Trecho do texto
O presidente da República, Jair Bolsonaro (PL), participou da Marcha para Jesus neste sábado (25) em Balneário Camboriú, no litoral catarinense. Ele discursou no evento religioso, mas não citou o escândalo do Ministério de Educação. As investigações levantam a suspeita de tráfico de influência e corrupção na pasta, e levou a um pedido de investigação contra o presidente.
"Um milagre a minha sobrevivência. Por que não dizer quase um milagre, uma eleição. Depois também formar um ministério com pressões das mais variadas possíveis para que Brasília continuasse como sempre esteve ao longo das últimas décadas. Fizemos o contrário, apostamos, porque sempre devi lealdade a este povo que está aqui à minha frente", declarou Bolsonaro em discurso.
Na ocasião, Bolsonaro voltou a defender o armamento da população e afirmou que tem "um Exército que se aproxima dos 200 milhões”.
"Sempre tenho falado das quatro linhas da Constituição. Tenham certeza, se preciso for, e cada vez mais parece que será preciso, nós tomaremos as decisões que devam ser tomadas. Porque cada vez mais eu tenho um Exército que se aproxima dos 200 milhões de pessoas nos quatro cantos deste Brasil", disse Bolsonaro.

Enunciado
Retome a notícia sobre o discurso de Bolsonaro na Marcha para Jesus e dê continuidade a ela a partir da última frase. Os registros não têm nenhuma relação com esta atividade.

(Registros de dados salvos)
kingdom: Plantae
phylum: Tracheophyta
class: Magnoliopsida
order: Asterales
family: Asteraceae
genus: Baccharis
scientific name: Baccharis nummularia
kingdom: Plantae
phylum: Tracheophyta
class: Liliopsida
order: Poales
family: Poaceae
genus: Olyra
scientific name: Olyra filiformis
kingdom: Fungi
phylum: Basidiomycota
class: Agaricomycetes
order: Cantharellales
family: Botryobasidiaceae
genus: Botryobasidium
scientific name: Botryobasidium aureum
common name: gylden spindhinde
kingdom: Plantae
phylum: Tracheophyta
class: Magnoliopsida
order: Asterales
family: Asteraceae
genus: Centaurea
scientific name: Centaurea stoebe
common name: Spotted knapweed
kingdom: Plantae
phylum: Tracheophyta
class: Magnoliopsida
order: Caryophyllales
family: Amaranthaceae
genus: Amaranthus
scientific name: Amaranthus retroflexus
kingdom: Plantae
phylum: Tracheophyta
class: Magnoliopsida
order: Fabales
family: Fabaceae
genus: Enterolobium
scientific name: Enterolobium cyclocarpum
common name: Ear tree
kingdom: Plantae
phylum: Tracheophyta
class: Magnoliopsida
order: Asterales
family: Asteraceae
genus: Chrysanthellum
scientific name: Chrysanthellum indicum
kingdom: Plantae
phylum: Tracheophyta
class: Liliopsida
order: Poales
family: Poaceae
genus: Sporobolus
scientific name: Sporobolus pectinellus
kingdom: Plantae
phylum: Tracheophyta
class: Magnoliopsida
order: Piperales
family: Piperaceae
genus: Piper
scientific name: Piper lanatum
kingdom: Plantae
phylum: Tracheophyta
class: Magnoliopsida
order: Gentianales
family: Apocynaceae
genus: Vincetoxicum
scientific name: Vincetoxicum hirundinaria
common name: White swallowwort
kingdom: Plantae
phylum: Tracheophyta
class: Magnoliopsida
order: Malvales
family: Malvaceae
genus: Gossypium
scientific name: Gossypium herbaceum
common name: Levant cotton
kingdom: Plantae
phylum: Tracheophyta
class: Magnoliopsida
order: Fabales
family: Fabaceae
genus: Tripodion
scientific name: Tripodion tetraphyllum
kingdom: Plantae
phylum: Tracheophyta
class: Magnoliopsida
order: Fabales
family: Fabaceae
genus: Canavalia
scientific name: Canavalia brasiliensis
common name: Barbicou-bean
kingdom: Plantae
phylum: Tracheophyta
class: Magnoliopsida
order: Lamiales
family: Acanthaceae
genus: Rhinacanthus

Resultado do exercício
O político chegou na marcha às 10h40, no Pontal Norte da Praia Central. Ele discursou por volta de 20 minutos e encerrou o evento. Por volta de 12h25, o presidente deixou o palco e foi almoçar com apoiadores, lideranças da marcha, políticos e empresários.
Mais cedo, o presidente tentou andar junto à multidão na areia alargada da Praia Central, mas desistiu e seguiu de carro. Além da areia, apoiadores acompanharam o presidente em embarcações no mar e nas sacadas de prédios na orla.
O retorno de Bolsonaro a Brasília está previsto para ocorrer no fim da tarde deste sábado (25).